### [PROVIDED ENTRIES]
++++++++

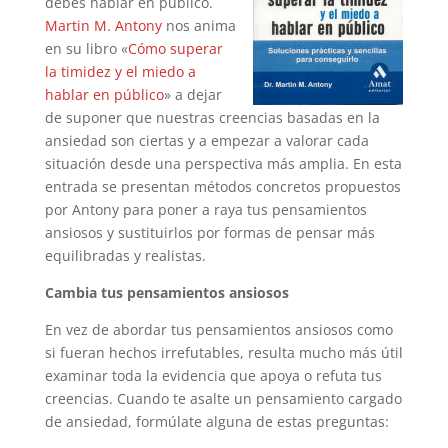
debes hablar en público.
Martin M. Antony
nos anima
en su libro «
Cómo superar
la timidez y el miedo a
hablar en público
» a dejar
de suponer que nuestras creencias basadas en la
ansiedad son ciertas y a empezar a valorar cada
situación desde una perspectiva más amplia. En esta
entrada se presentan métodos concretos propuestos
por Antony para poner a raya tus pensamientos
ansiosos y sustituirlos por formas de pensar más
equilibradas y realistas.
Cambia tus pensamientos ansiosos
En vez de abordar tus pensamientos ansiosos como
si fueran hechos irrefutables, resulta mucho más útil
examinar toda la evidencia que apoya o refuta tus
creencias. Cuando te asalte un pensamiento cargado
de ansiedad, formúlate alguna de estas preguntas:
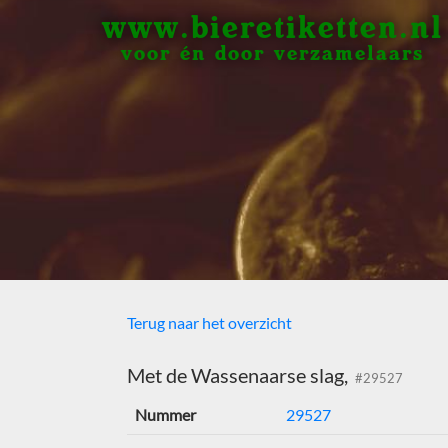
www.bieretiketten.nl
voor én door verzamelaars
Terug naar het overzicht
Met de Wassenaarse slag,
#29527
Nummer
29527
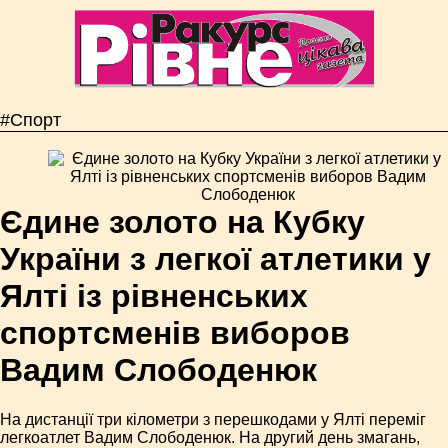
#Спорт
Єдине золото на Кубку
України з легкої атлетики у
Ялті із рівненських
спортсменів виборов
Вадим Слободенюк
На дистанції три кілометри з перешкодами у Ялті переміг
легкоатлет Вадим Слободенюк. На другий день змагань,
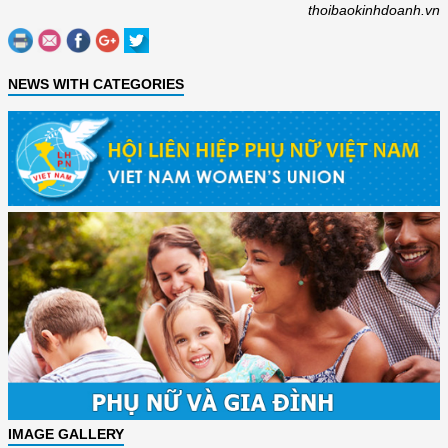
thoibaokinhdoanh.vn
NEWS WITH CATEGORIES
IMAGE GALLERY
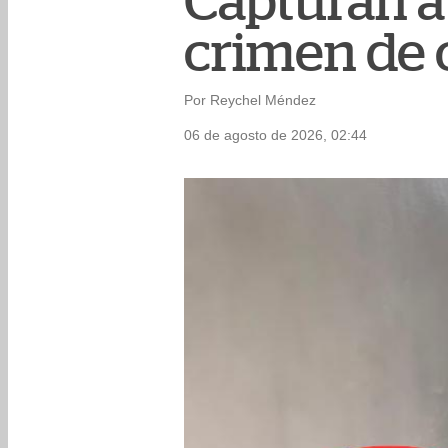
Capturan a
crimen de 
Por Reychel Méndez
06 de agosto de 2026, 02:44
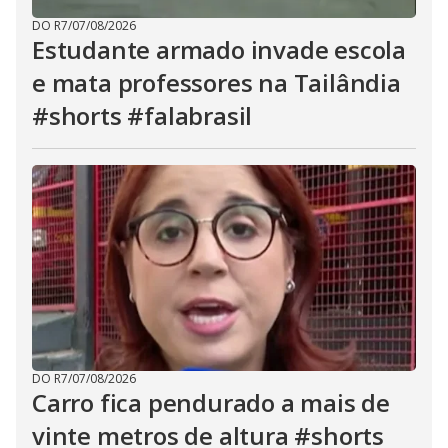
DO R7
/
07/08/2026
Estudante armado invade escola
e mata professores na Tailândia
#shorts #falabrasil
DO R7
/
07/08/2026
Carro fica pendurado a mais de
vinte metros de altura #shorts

++++++++

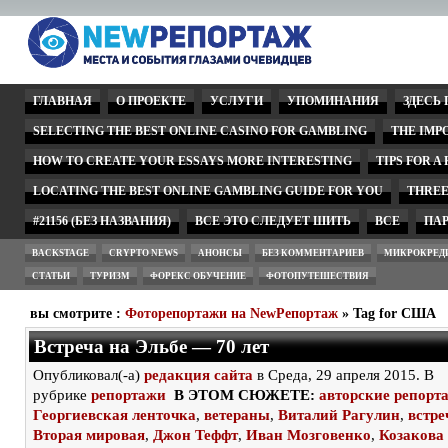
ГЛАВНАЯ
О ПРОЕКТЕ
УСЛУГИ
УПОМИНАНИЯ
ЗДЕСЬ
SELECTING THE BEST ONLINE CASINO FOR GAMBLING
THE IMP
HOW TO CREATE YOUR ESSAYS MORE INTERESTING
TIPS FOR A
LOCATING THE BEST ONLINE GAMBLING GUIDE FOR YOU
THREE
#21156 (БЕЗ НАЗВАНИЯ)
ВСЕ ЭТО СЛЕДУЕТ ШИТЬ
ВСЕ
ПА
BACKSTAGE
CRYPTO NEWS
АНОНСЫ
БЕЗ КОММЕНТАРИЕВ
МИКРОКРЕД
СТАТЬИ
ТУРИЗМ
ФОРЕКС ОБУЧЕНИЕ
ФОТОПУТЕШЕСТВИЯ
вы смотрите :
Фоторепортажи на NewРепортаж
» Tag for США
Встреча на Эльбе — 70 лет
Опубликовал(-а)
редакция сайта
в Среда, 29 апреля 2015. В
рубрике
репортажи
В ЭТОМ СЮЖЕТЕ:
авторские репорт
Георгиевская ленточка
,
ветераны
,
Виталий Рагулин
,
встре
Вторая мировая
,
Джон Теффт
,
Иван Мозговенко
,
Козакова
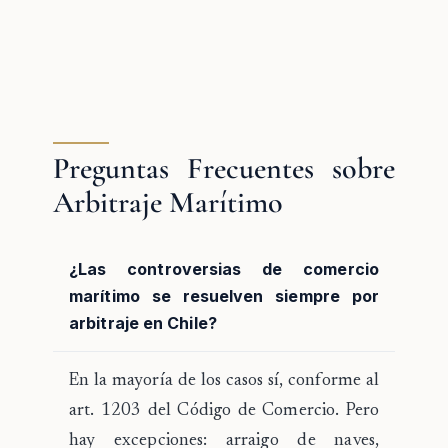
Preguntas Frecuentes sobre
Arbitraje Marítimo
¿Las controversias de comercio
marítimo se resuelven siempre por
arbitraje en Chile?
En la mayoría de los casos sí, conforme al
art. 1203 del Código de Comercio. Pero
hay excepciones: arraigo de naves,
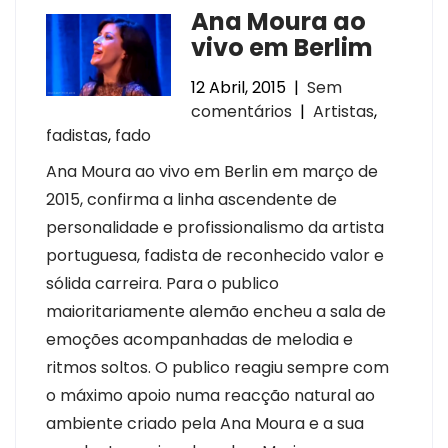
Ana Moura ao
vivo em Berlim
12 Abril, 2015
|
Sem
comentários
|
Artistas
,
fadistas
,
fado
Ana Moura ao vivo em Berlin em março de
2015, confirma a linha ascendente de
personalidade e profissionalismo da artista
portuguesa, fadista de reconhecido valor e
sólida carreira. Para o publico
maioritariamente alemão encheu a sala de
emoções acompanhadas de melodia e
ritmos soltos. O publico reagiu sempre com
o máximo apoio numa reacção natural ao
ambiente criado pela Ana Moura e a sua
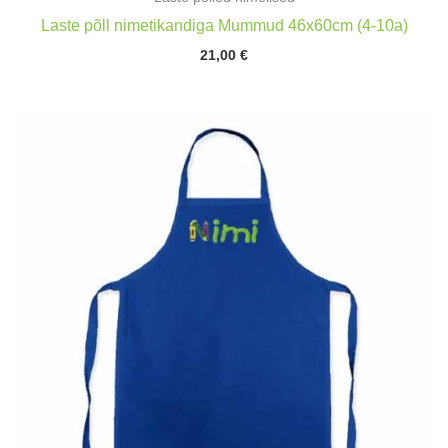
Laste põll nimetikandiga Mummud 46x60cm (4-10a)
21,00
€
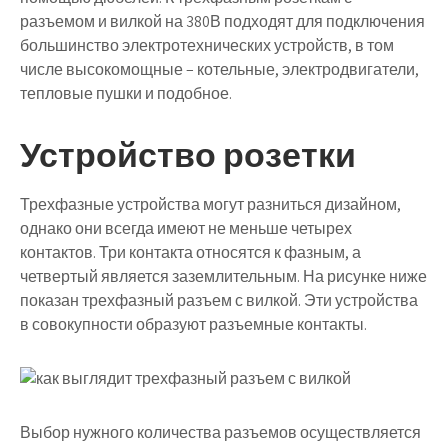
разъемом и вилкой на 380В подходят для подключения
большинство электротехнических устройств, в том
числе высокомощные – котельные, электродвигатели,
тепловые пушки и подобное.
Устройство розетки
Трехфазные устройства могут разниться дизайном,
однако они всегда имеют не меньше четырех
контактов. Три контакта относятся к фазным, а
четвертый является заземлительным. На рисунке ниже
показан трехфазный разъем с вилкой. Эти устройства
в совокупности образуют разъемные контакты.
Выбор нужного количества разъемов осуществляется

++++++++

### [WHAT THE TASK ASKS]
From the entries above, extract every line where the word "ansiedad" appears.

### [ANSWER TO THE PROBLEM]
ansiedad son ciertas y a empezar a valorar cada
de ansiedad, formúlate alguna de estas preguntas:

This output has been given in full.